Reading text

((

Monitoring Ray jobs with metrics
You can monitor Ray jobs using Amazon Glue Studio and Amazon CloudWatch. CloudWatch collects and processes raw metrics from Amazon Glue with Ray, which makes them available for analysis. These metrics are visualized in the Amazon Glue Studio console, so you can monitor your job as it runs.
For a general overview of how to monitor Amazon Glue, see Monitoring Amazon Glue using Amazon CloudWatch metrics. For a general overview of how to use CloudWatch metrics that are published by Amazon Glue, see Monitoring with Amazon CloudWatch.
Monitoring Ray jobs in the Amazon Glue console
On the details page for a job run, below the Run details section, you can view pre-built aggregated graphs that visualize your available job metrics. Amazon Glue Studio sends job metrics to CloudWatch for every job run. With these, you can build a profile of your cluster and tasks, as well as access detailed information about each node.
For more information about available metrics graphs, see Viewing Amazon CloudWatch metrics for a Ray job run.
Overview of Ray jobs metrics in CloudWatch
We publish Ray metrics when detailed monitoring is enabled in CloudWatch. Metrics are published to the
Glue/Ray
CloudWatch namespace.

))

Given material
((

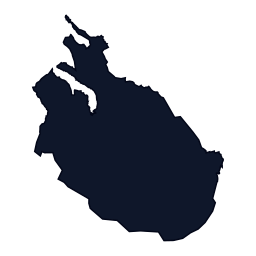 Sunndal nor, Møre og Romsdal, Norway
{"feature_id": "86288312B1434706694830", "entity_name": "Sunndal nor", "entity_type": "district", "adm_level": 2, "iso_a3": "NOR", "parent_name": "Norway", "parent_adm1": "Møre og Romsdal", "projection": "orthographic", "projection_center": [8.529, 62.636], "detail": "fine", "context": "isolated", "style": "filled", "palette": "ink", "viewbox_px": 256, "rotation_deg": 0, "n_neighbors": 0, "source": "geoboundaries", "source_scale": "gbopen_adm2", "svg_char_len": 5341}
<svg xmlns="http://www.w3.org/2000/svg" viewBox="0 0 256 256"><path d="M108.3,47.3L107.1,45.5L106.8,44.2L107.1,43.7L105.4,43.3L105.1,42.5L105.2,42.1L104.8,41.5L104.3,41.7L104.0,41.5L103.7,40.8L103.7,39.8L102.9,39.3L102.8,37.8L103.1,36.9L102.1,36.5L101.3,35.6L99.5,36.9L98.9,37.0L98.1,36.3L97.2,36.5L96.7,37.1L96.0,37.4L93.5,37.2L91.6,37.4L89.7,37.0L86.7,34.3L85.1,32.4L85.0,31.7L81.0,30.0L79.3,29.7L78.1,28.8L77.6,28.0L76.8,27.5L76.5,26.9L73.3,23.8L72.4,22.6L70.8,22.1L70.9,22.3L70.8,22.6L71.8,23.5L71.7,23.8L72.1,23.9L72.7,24.6L72.7,25.6L72.5,25.9L72.9,26.7L72.8,26.9L73.0,27.2L73.5,27.5L74.0,28.7L75.0,29.5L75.8,29.7L76.0,30.5L76.3,30.8L76.6,31.8L77.6,32.7L78.5,34.0L81.1,34.9L89.0,39.6L89.4,40.3L89.7,41.2L89.8,43.0L90.3,43.7L90.4,44.7L90.3,45.1L89.6,46.2L89.2,46.3L89.0,46.5L89.4,46.4L89.1,46.8L88.8,46.4L89.1,47.1L89.0,47.6L88.2,48.2L87.7,48.0L86.1,48.8L86.1,47.7L85.8,47.1L85.2,46.5L85.1,46.0L84.5,45.6L83.9,44.5L83.0,44.4L81.3,45.0L78.8,44.6L75.5,41.9L75.4,41.6L75.0,41.4L74.9,40.9L74.1,40.1L73.2,37.6L71.0,34.7L70.7,34.6L69.5,37.1L65.5,37.5L63.4,42.2L64.3,44.2L67.3,46.4L69.8,48.9L72.1,53.6L72.5,55.0L72.5,55.6L74.5,61.4L75.7,70.2L74.2,68.9L72.4,68.0L72.3,67.1L70.8,67.0L66.6,64.6L66.0,63.0L63.6,62.8L62.0,63.3L61.3,62.7L60.8,63.1L59.6,64.4L57.1,66.0L57.0,67.0L57.6,67.2L57.7,67.4L58.5,68.1L59.6,68.3L61.1,69.3L62.7,69.9L63.5,70.7L64.9,70.6L65.8,71.4L67.3,71.6L69.8,73.9L70.8,74.1L71.4,74.6L71.7,75.2L73.3,75.8L75.2,77.4L75.8,78.1L75.5,78.7L76.4,79.3L76.2,80.0L76.8,79.9L76.9,80.0L78.1,80.5L78.4,81.3L79.6,81.6L80.2,82.0L80.5,82.9L82.2,83.5L82.7,83.9L85.0,84.6L87.4,86.6L88.7,87.1L88.9,87.4L88.8,87.5L90.0,87.8L90.7,88.2L90.9,88.7L91.9,88.7L92.7,89.7L94.1,90.8L95.7,93.7L96.5,95.6L96.6,98.3L96.9,99.1L96.7,99.9L97.3,100.6L97.5,103.2L97.7,103.8L97.4,104.4L97.6,104.7L97.1,105.9L96.9,107.1L97.0,107.9L96.6,108.9L95.1,109.6L95.0,109.9L94.6,109.9L93.6,110.8L94.7,111.6L94.8,111.9L94.3,111.9L95.0,112.4L94.2,112.8L95.4,112.5L95.8,112.9L96.4,113.0L95.9,113.0L95.2,112.7L94.6,113.0L93.7,113.0L93.4,113.2L93.9,113.1L93.7,113.3L94.0,113.4L93.6,113.5L92.5,113.3L93.3,114.0L93.9,114.1L93.3,114.1L92.6,113.8L92.9,114.5L92.7,114.2L92.6,114.4L92.7,114.1L92.5,113.7L92.4,113.6L92.3,113.9L92.5,114.4L92.1,113.7L92.0,113.4L91.7,113.3L91.5,112.9L91.2,112.4L91.7,113.4L92.0,113.4L92.1,113.9L92.7,114.8L91.8,113.6L91.7,113.6L91.8,114.1L92.4,115.0L92.2,115.2L91.5,114.3L91.2,114.6L91.0,114.1L90.7,114.1L90.7,112.6L89.8,111.7L89.8,110.4L89.4,109.9L89.3,109.5L89.6,108.0L89.6,107.6L89.3,107.5L89.3,107.1L88.6,106.9L88.5,106.6L88.6,106.3L87.7,105.7L87.4,105.1L87.4,104.6L87.8,103.3L87.4,103.1L87.5,102.9L88.0,101.7L87.5,101.9L87.3,101.5L87.7,99.9L87.5,99.2L87.8,96.7L87.4,95.6L86.7,95.1L86.0,95.6L85.1,95.3L83.7,93.9L83.5,93.1L83.8,92.5L83.1,93.1L81.7,92.8L80.9,92.0L80.9,91.5L81.1,91.0L81.0,90.9L78.5,91.1L77.7,90.7L74.7,90.0L74.5,90.3L74.5,92.2L74.6,93.3L74.6,93.7L74.7,94.1L74.4,94.8L73.5,95.2L71.6,94.8L71.1,90.6L70.4,88.5L69.7,87.1L69.2,85.2L68.5,84.1L67.4,83.4L66.8,82.3L65.9,81.7L65.6,81.0L64.9,80.9L63.9,80.1L62.4,79.9L59.8,78.5L59.3,77.8L59.5,77.3L59.4,77.1L57.5,77.3L56.4,77.1L55.5,75.7L54.3,74.8L54.0,73.5L53.3,73.3L52.4,72.2L52.0,70.1L52.3,69.8L52.2,69.5L52.4,69.5L52.3,69.0L48.5,74.1L47.6,74.7L46.9,74.7L46.3,75.0L44.4,76.4L41.5,78.7L39.5,81.4L37.1,82.7L36.2,84.0L35.7,86.9L32.8,87.3L33.9,90.3L34.6,91.0L37.0,92.7L36.6,94.2L38.1,97.0L39.8,97.7L40.7,99.1L41.3,101.3L42.0,102.5L42.2,103.5L43.5,104.3L45.0,106.6L45.8,107.3L46.4,108.1L46.7,109.4L47.7,109.7L47.8,110.2L47.8,110.8L48.3,112.0L47.8,112.4L47.6,113.3L47.8,114.0L47.2,115.6L47.0,116.0L46.2,116.0L46.1,117.3L45.6,118.4L45.6,120.8L44.8,122.1L44.3,123.4L42.0,124.0L40.1,126.3L40.0,130.0L39.8,132.1L40.2,133.3L36.7,142.3L34.7,151.5L40.3,155.9L41.9,151.6L44.6,152.7L52.9,152.6L55.2,160.2L62.4,170.2L58.2,179.1L64.2,182.3L68.1,186.7L89.0,198.8L88.9,203.3L90.3,208.4L102.6,219.0L117.2,220.4L129.3,231.5L140.5,230.8L158.5,231.9L164.0,240.6L173.6,240.4L182.7,238.3L190.4,232.8L198.2,229.0L205.1,222.4L212.6,211.1L215.3,202.7L212.6,198.5L216.9,181.9L217.4,181.6L217.7,179.0L217.6,177.6L217.2,175.5L216.4,173.9L216.4,173.2L217.0,172.8L218.4,173.8L219.3,173.6L219.5,173.2L219.3,172.5L219.0,172.0L219.1,171.0L219.6,170.0L220.7,165.8L222.2,167.2L222.2,165.7L222.0,164.4L222.3,162.2L223.1,160.6L223.2,159.3L222.9,158.8L222.4,158.6L221.9,157.9L220.9,155.3L220.9,154.5L219.3,153.7L218.9,151.9L215.3,153.0L214.4,152.2L214.3,151.1L209.9,152.4L209.8,151.7L206.3,152.8L206.4,152.4L206.2,151.9L205.5,151.4L205.8,150.7L205.1,150.3L205.0,149.9L203.8,149.3L203.8,149.0L201.5,147.7L198.7,139.9L192.9,132.1L180.3,116.7L174.6,117.5L163.3,97.8L161.0,97.0L157.9,93.6L158.0,93.4L157.9,92.6L157.3,92.0L154.8,92.0L153.3,91.5L152.1,90.6L150.8,89.3L149.8,87.7L148.7,86.4L148.1,86.7L147.6,87.6L147.3,87.7L146.1,87.1L144.7,87.8L143.6,87.7L141.5,86.2L141.1,85.4L139.8,86.3L138.7,86.6L135.0,84.8L134.1,83.7L133.9,82.8L132.6,81.8L129.7,81.2L125.5,81.9L125.1,79.7L125.3,77.8L121.1,78.7L115.1,77.7L114.2,76.6L108.2,71.5L107.1,67.3L105.6,64.5L107.3,62.0L105.2,58.9L104.3,56.4L101.8,51.9L104.2,49.1L105.3,48.9L108.3,47.3ZM66.2,15.4L65.8,15.6L65.7,16.2L65.5,16.5L65.4,17.3L65.9,18.0L66.2,19.1L66.6,19.6L66.5,19.8L67.4,20.1L68.0,21.2L69.0,22.6L69.6,22.5L70.5,21.8L70.8,22.1L70.6,21.7L70.7,21.2L69.9,20.4L70.3,19.7L68.7,18.9L68.5,18.4L68.6,18.0L68.1,17.2L67.3,16.7L66.2,15.4Z" fill="#0f172a" stroke="#020617" stroke-width="1.5"/></svg>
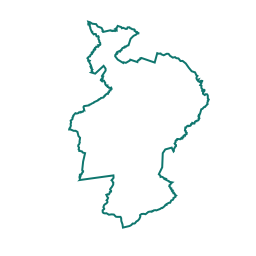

))

Written problem A
In the page on monitoring Ray jobs, under what condition are Ray metrics published to CloudWatch?
Written problem B
Carry on writing the page about monitoring Ray jobs with metrics, starting right after its last sentence.

Answer A
Ray metrics are published when detailed monitoring is enabled in CloudWatch.

Answer B
-
Instance metrics
We publish metrics about the CPU, memory and disk utilization of instances assigned to a job. These metrics are identified by features such as
ExecutorId
,ExecutorType
andhost
. These metrics are a subset of the standard Linux CloudWatch agent metrics. You can find information about metric names and features in the CloudWatch documentation. For more information, see Metrics collected by the CloudWatch agent. -
Ray cluster metrics
We forward metrics from the Ray processes that run your script to this namespace, then provide those most critical for you. The metrics that are available might differ by Ray version. For more information about which Ray version your job is running, see Amazon Glue versions.
Ray collects metrics at the instance level. It also provides metrics for tasks and the cluster. For more information about Ray's underlying metric strategy, see Metrics
in the Ray documentation.
Note
We don't publish Ray metrics to the Glue/Job Metrics/
namespace, which is only used for
Amazon Glue ETL jobs.